Start of Data for analysis

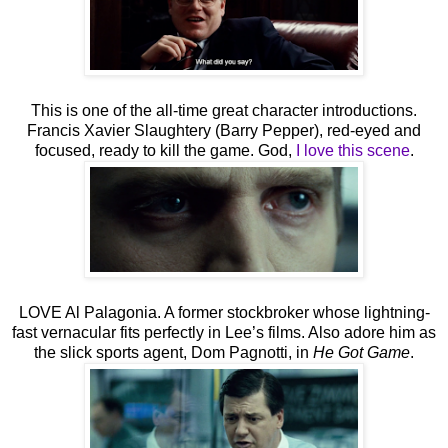
This is one of the all-time great character introductions.
Francis Xavier Slaughtery (Barry Pepper), red-eyed and
focused, ready to kill the game. God,
I love this scene
.
LOVE Al Palagonia. A former stockbroker whose lightning-
fast vernacular fits perfectly in Lee’s films. Also adore him as
the slick sports agent, Dom Pagnotti, in
He Got Game
.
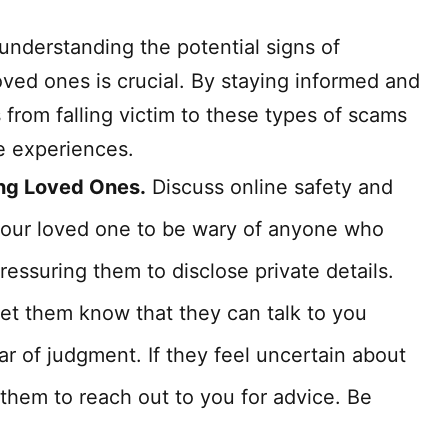
 understanding the potential signs of
ved ones is crucial. By staying informed and
 from falling victim to these types of scams
ne experiences.
ing Loved Ones.
Discuss online safety and
your loved one to be wary of anyone who
ressuring them to disclose private details.
et them know that they can talk to you
ar of judgment. If they feel uncertain about
hem to reach out to you for advice. Be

End of Data for analysis

Exercise requirements => Return the text read from each page in the records above, line for line and unchanged, leaving out the pictures.

Response to this task =>
This is one of the all-time great character introductions.
Francis Xavier Slaughtery (Barry Pepper), red-eyed and
focused, ready to kill the game. God,
I love this scene
.
LOVE Al Palagonia. A former stockbroker whose lightning-
fast vernacular fits perfectly in Lee’s films. Also adore him as
the slick sports agent, Dom Pagnotti, in
He Got Game
.
 understanding the potential signs of
ved ones is crucial. By staying informed and
 from falling victim to these types of scams
ne experiences.
ing Loved Ones.
Discuss online safety and
your loved one to be wary of anyone who
ressuring them to disclose private details.
et them know that they can talk to you
ar of judgment. If they feel uncertain about
hem to reach out to you for advice. Be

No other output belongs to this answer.